Tout a démarré avec la fugue du fils aîné. Rapidement retrouvé par la police au domicile de sa petite amie, il a déclaré être parti parce que « ça se passait mal chez sa mère ». Il a alors décrit une ambiance tendue chez sa mère à Gacé (Orne), faite de reproches et de coups de pied à son petit frère, une violence selon lui plus intense sur les deux dernières années. Sa mère quant à elle parle plutôt de « mini-violences ».
Les déclarations de la fratrie, composée de 5 enfants, ne se recoupent cependant pas. Certains parlent de cris et de violence mais d’autres disent le contraire. L’enquête de voisinage et une visite des enquêteurs au domicile en mai 2025 n’ont rien permis d’établir.
Un enfant difficile selon la mère
Cependant, un rapport psychologique concernant le jeune garçon établit sa faiblesse psychologique et des propos crédibles « . Il évoque « des coups de martinet, des coups de pied aux fesses et aux jambes, des jets d’objets et des insultes ». Depuis février 2025, l’enfant vit chez son père et semble aller mieux.
La prévenue évoque un enfant qui défie son autorité, et la rend coupable de la séparation d’avec son père dont l’enfant est proche. Elle dit avoir levé la main « une fois sur lui parce qu’il lui avait craché dessus ». Elle reconnaît aussi des coups de pieds, mais nie cependant avoir utilisé le martinet.
La prévenue parle de « mini-violences »
A la barre, elle évoque des « petits coups de pied pas régulier », parle de « mini-violences », mais ne se considère pas comme telle que décrite. Quant à l’impact psychologique de ses gestes, elle ne le reconnaît tout simplement pas. Cependant, le jeune garçon a déjà fugué 2 fois, et est définitivement parti vivre chez son père. Bien que la mère ait un droit de visite et d’hébergement, elle ne l’a cependant pas vu depuis plusieurs mois.
Pour l’avocat du père et du garçon, s’il ne la voit pas malgré une décision du juge aux affaires familiales, c’est parce qu’« il a peur d’aller chez elle ». Le garçon a souhaité prendre la parole pendant l’audience. Avec des trémolos dans la voix, il a réitéré ses propos, « les tapes, les insultes et les coups de martinet », ce à quoi la mère a répondu, « il mélange tout ».
Les faits sont « caractérisés »
Le père a souhaité se porter partie civile pour lui et pour son fils. Pour leur avocat, la mère est « dans le déni de ses comportements mais tout dans le dossier évoque ses propos et ses gestes violents ». Selon lui, pour que la situation s’apaise et que les choses reprennent un cours normal, « une évolution de la mère qui doit reconnaître ses violences » est nécessaire.
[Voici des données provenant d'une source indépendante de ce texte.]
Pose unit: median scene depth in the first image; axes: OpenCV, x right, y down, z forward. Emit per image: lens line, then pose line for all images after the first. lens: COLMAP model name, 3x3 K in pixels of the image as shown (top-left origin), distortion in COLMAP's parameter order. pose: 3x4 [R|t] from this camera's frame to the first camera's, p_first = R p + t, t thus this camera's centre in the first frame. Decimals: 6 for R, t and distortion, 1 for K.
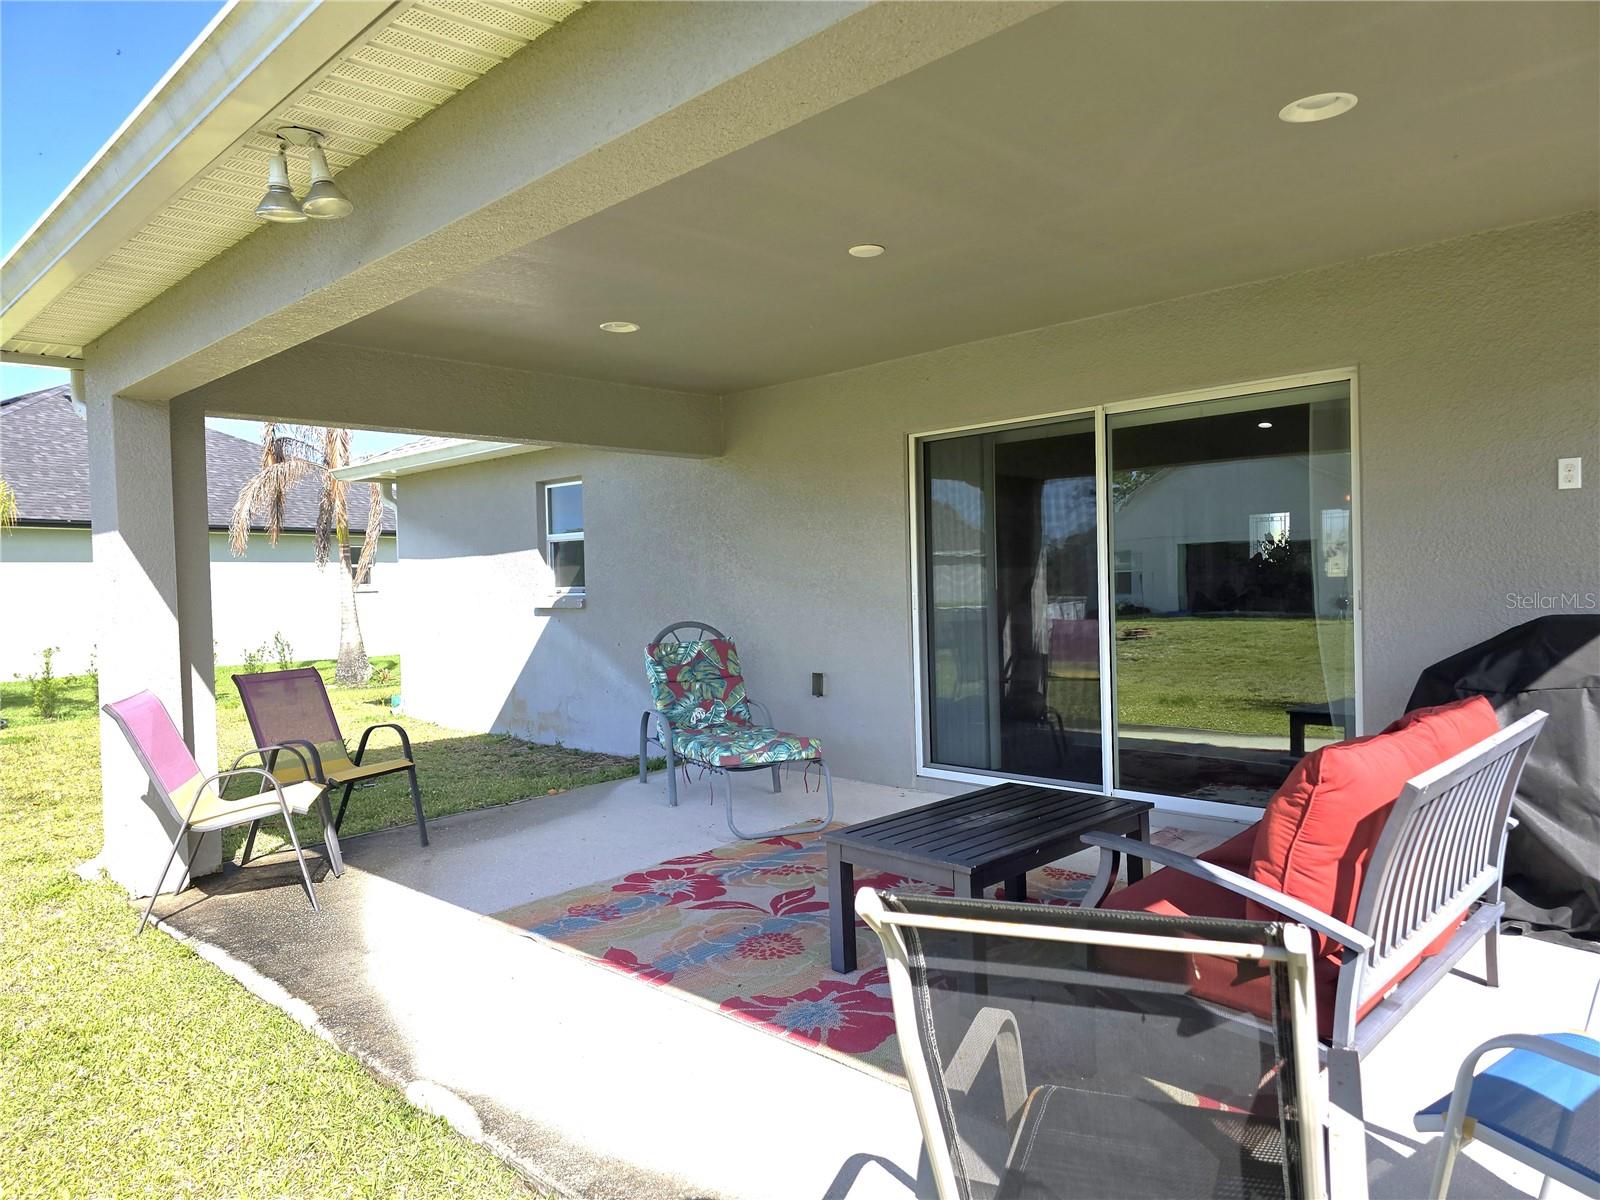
lens RADIAL K [[1070.2, 0, 798.6], [0, 1070.2, 594.2], [0, 0, 1]] dist [0.082618, -0.080649]
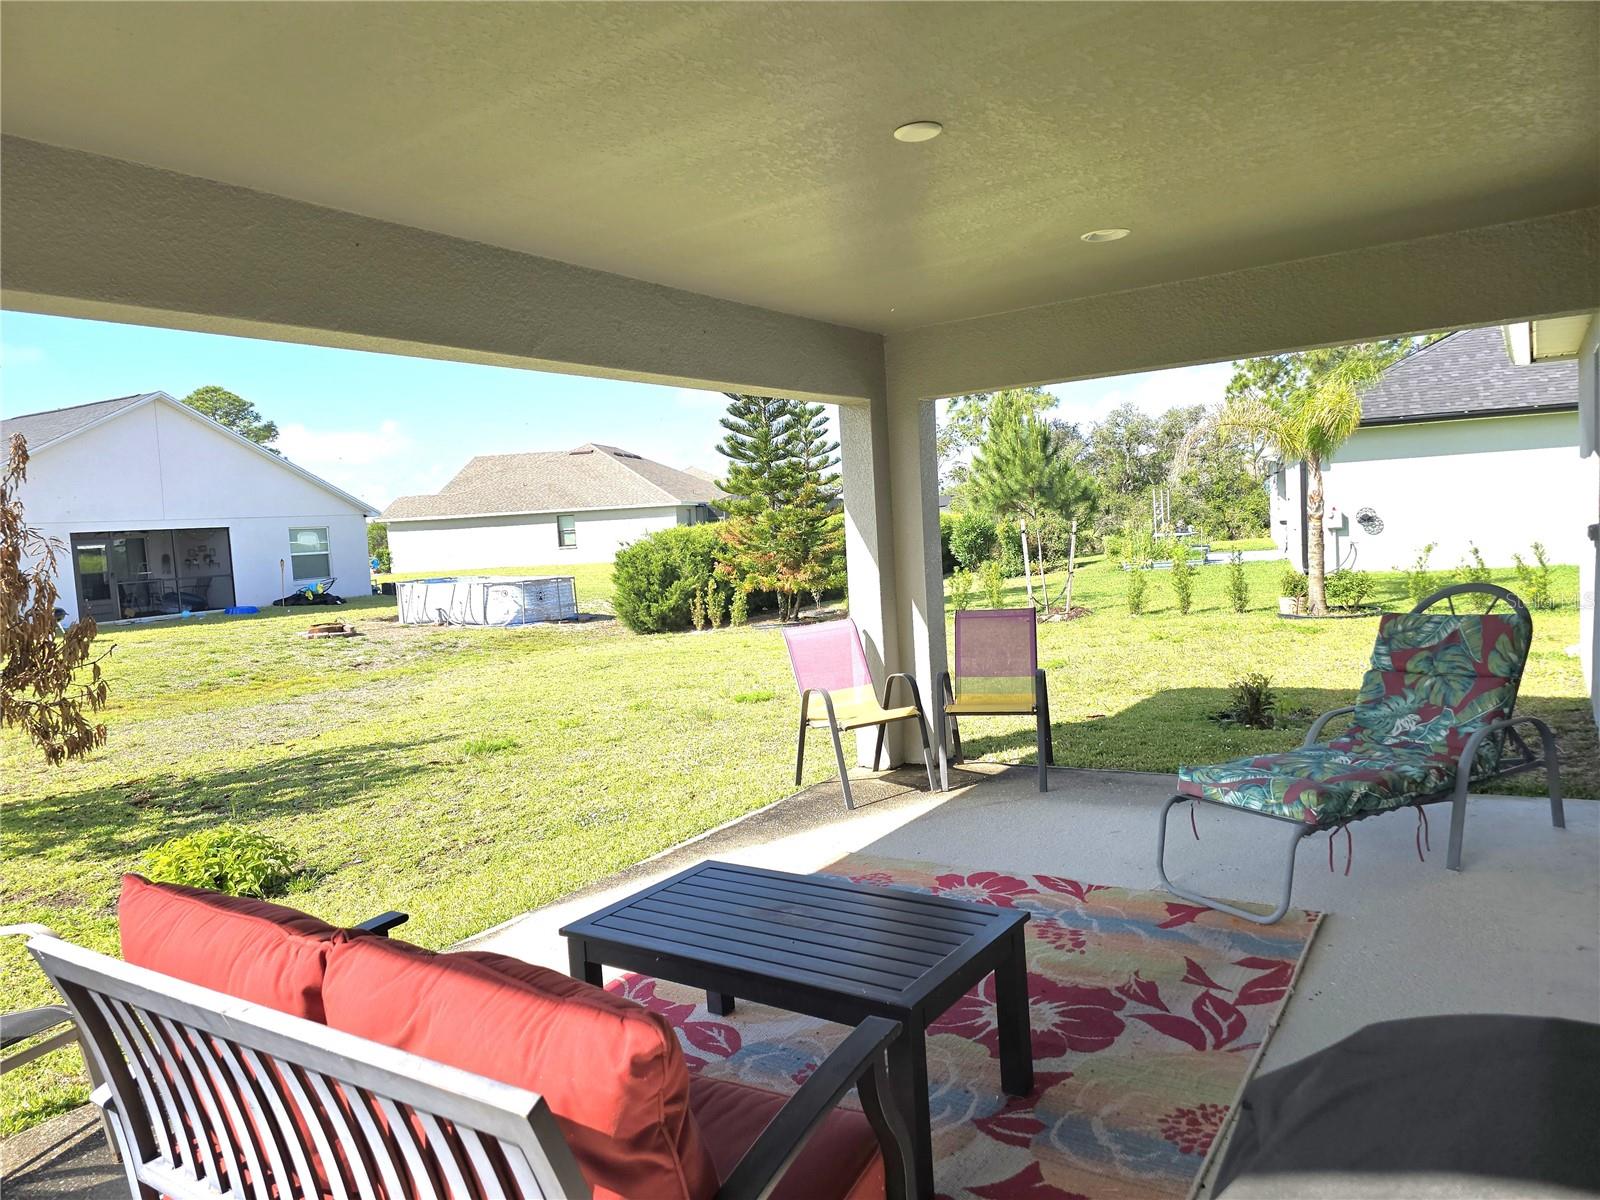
lens RADIAL K [[1070.2, 0, 799.6], [0, 1070.2, 601.7], [0, 0, 1]] dist [0.082618, -0.080649]
pose [[0.162050, 0.085811, -0.983044, 0.696774], [0.048901, 0.994289, 0.094854, -0.067174], [0.985570, -0.063443, 0.156928, 0.689233]]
« L’interdiction de violences physique et psychologique par les parents est dans le Code civil » a lancé le procureur au début de son réquisitoire, avant d’évoquer leurs conséquences sur le développement et l’épanouissement de l’enfant.
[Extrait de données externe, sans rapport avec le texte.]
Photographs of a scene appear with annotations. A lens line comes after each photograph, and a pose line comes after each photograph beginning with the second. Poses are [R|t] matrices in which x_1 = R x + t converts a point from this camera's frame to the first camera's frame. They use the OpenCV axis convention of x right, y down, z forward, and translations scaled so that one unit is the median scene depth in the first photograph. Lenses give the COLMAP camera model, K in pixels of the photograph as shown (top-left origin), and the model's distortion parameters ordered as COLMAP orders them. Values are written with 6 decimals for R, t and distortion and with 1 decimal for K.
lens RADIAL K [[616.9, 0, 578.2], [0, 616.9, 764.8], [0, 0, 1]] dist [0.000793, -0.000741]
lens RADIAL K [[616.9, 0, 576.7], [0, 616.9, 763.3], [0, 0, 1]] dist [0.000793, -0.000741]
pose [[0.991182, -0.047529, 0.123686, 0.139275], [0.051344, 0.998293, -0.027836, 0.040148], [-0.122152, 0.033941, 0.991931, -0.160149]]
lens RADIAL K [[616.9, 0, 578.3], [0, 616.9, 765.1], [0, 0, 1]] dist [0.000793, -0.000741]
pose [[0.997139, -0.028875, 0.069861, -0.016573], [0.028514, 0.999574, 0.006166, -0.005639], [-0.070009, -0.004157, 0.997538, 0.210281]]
Si on n’est pas non plus dans des violences de forte intensité, les faits sont néanmoins caractérisés
Il évalue comme « crédible » la parole de l’enfant, répétée à plusieurs reprises, et qui recoupe les déclarations de la fratrie et du père. Il requiert une réponse éducative pour faire « progresser la mère dans l’exercice de sa parentalité ». Il demandera également une peine de prison assortie d’un sursis simple et l’obligation pour la mère, de suivre un stage sur les responsabilités parentales.
« Une charge mentale indéniable »
L’avocat de la prévenue évoque la difficulté pour cette mère au foyer vivant seule, de s’occuper à temps plein de ses 5 enfants depuis la séparation du couple. « La charge mentale est indéniable pour elle » a-t-il dit. Si elle a entendu que « ses violences ne sont pas tolérées, elle tente de poser un cadre et des limites à ses enfants qui en ont besoin ».
En outre, les violences n’ont pu se produire jusqu’en mai 2025 puisque le garçon avait quitté le domicile maternel pour vivre chez son père en février de cette même année. Selon l’avocat, l’enfant « a pris parti pour son père devant lequel il est en adoration ». Or, les déclarations des voisins n’ont rien révélé d’inquiétant et celles des enfants se contredisent. Pour lui, une condamnation de la mère ne va pas faciliter la reprise du dialogue et de la relation.
Le tribunal rendra sa décision mardi 28 avril.